== Segment start ==

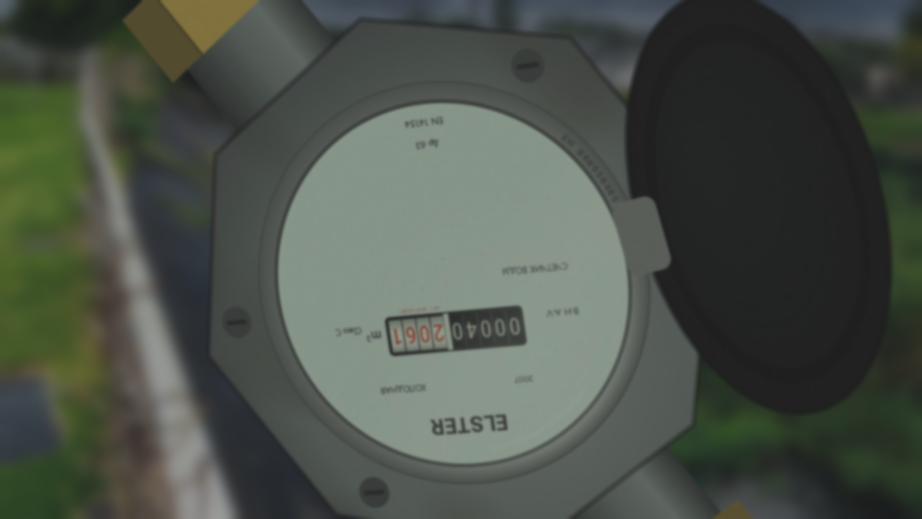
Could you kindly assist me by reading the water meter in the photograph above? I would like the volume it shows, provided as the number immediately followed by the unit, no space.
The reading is 40.2061m³
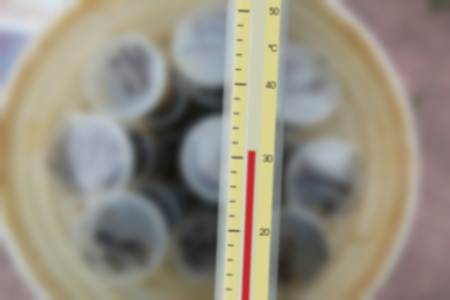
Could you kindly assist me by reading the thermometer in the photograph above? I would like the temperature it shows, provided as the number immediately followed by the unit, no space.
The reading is 31°C
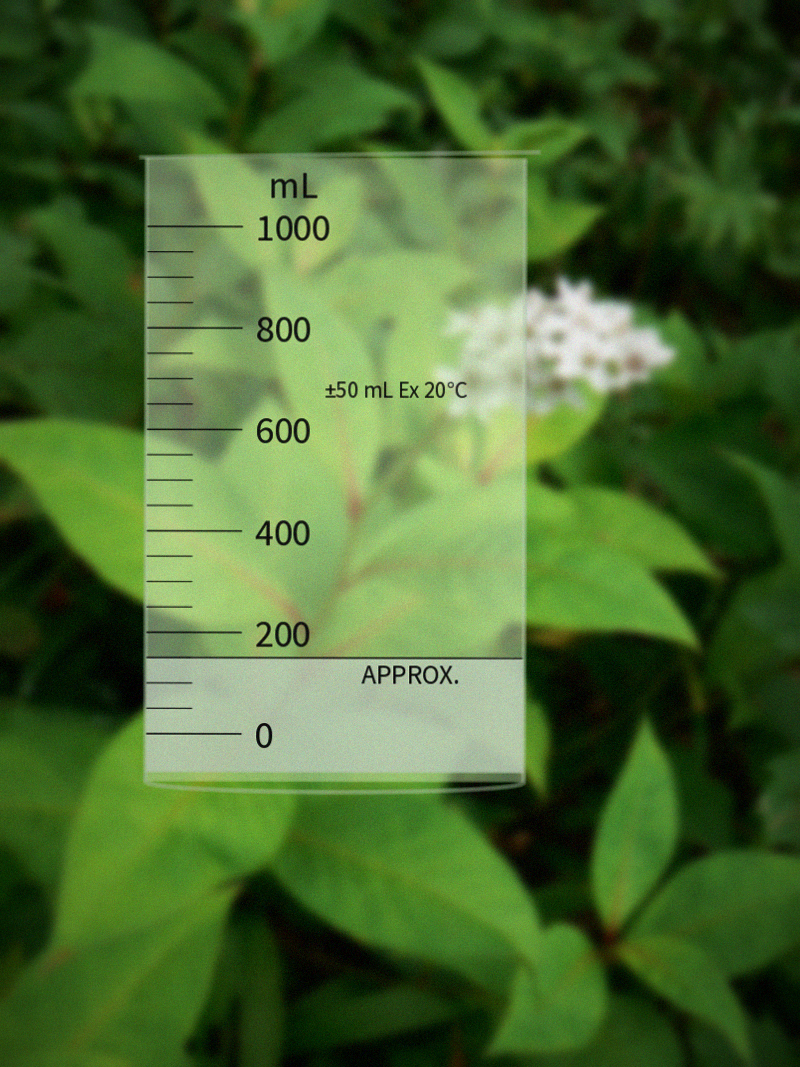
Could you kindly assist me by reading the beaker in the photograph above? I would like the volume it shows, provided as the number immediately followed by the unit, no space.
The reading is 150mL
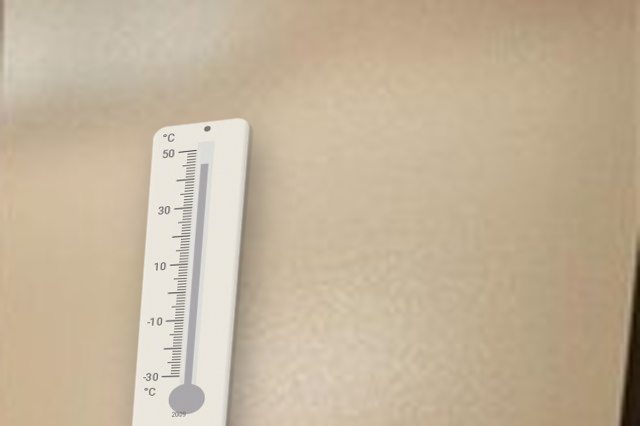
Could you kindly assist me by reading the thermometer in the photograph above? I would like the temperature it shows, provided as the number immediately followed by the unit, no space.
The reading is 45°C
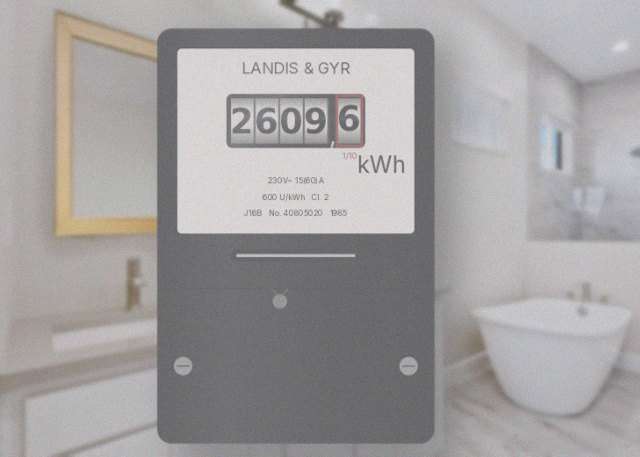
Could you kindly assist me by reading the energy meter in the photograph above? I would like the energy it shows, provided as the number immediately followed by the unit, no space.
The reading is 2609.6kWh
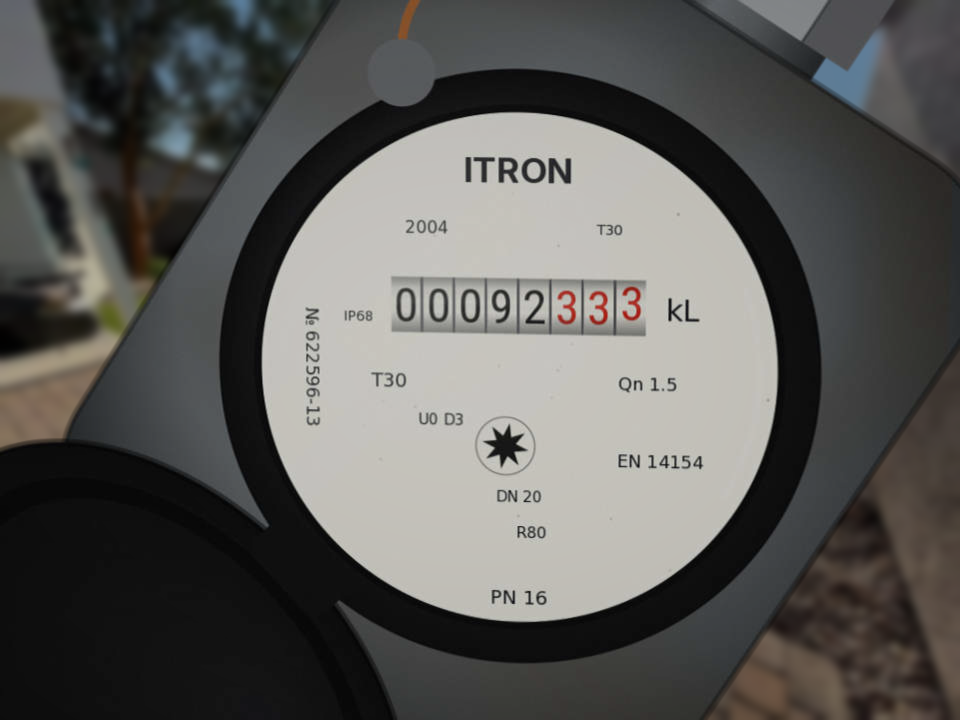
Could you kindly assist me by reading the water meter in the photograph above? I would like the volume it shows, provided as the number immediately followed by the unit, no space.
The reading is 92.333kL
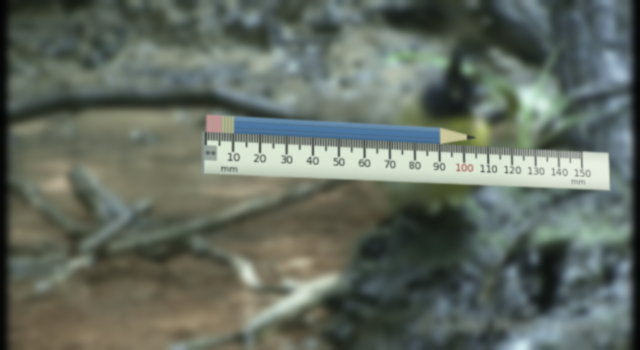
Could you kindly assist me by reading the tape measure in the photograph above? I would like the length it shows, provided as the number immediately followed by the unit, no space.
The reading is 105mm
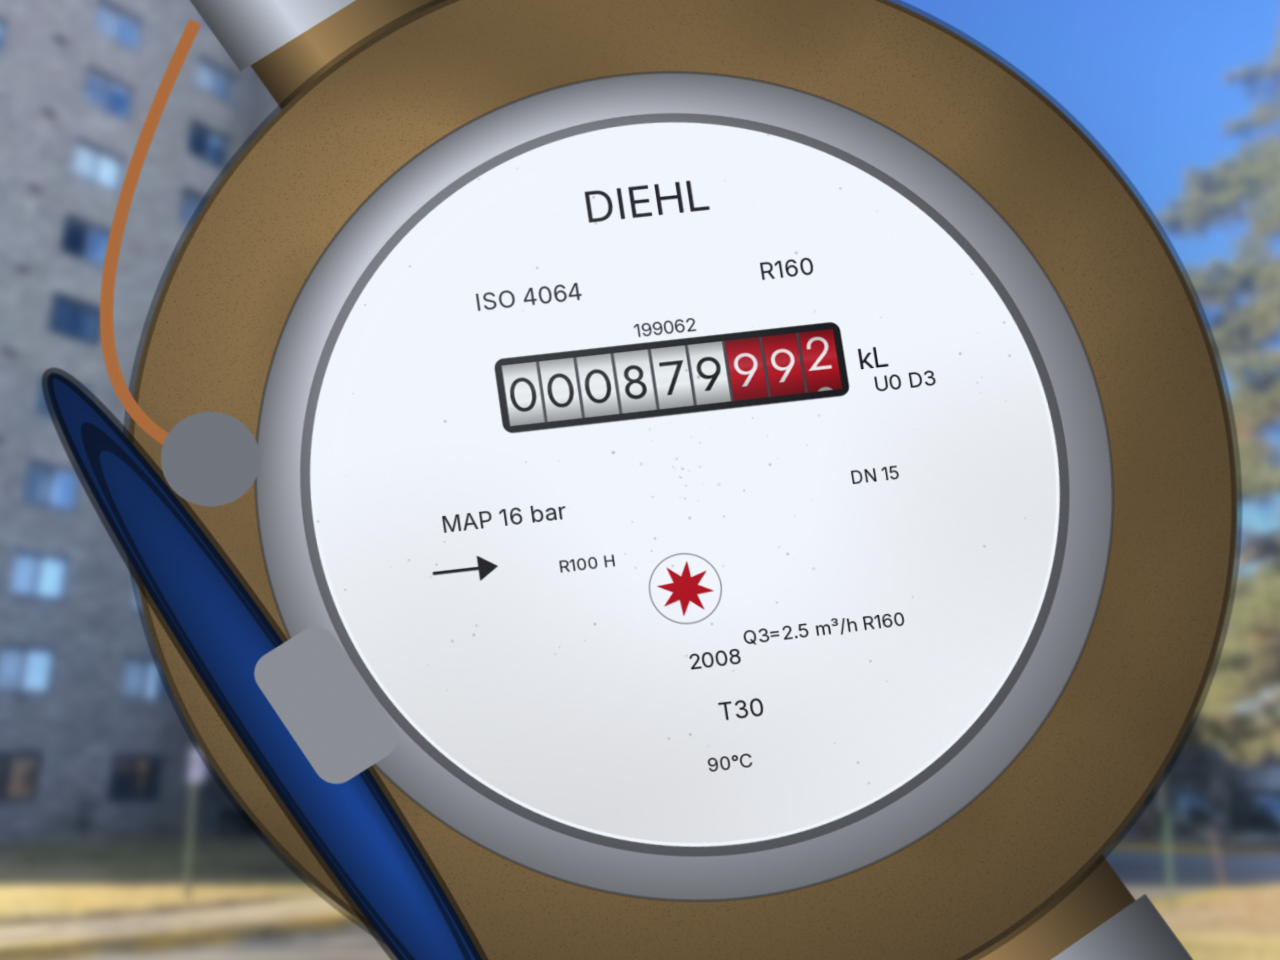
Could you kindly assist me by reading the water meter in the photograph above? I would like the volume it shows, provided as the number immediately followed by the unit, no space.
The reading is 879.992kL
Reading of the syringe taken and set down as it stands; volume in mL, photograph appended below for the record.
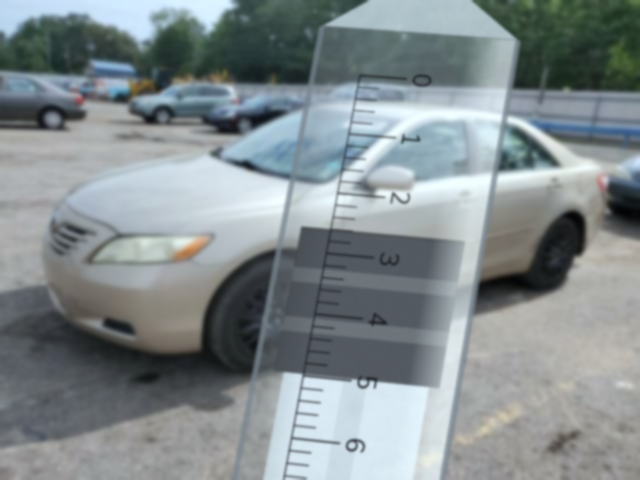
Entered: 2.6 mL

== Segment end ==

### ABOUT THIS EXERCISE
Rewrite the entries as a two-column CSV with the columns "entry_text" and "answer", one row per entry. Each field should be quoted and have its line breaks replaced by spaces. Begin at the line that contains "Could you kindly assist me by reading the energy" and stop after the last of the entries, include both ends, and omit the pictures.

### REPLY TO THE EXERCISE
entry_text,answer
"Could you kindly assist me by reading the energy meter in the photograph above? I would like the energy it shows, provided as the number immediately followed by the unit, no space. The reading is","2609.6kWh"
"Could you kindly assist me by reading the water meter in the photograph above? I would like the volume it shows, provided as the number immediately followed by the unit, no space. The reading is","92.333kL"
"Could you kindly assist me by reading the tape measure in the photograph above? I would like the length it shows, provided as the number immediately followed by the unit, no space. The reading is","105mm"
"Could you kindly assist me by reading the water meter in the photograph above? I would like the volume it shows, provided as the number immediately followed by the unit, no space. The reading is","879.992kL"
"Reading of the syringe taken and set down as it stands; volume in mL, photograph appended below for the record. Entered:","2.6 mL"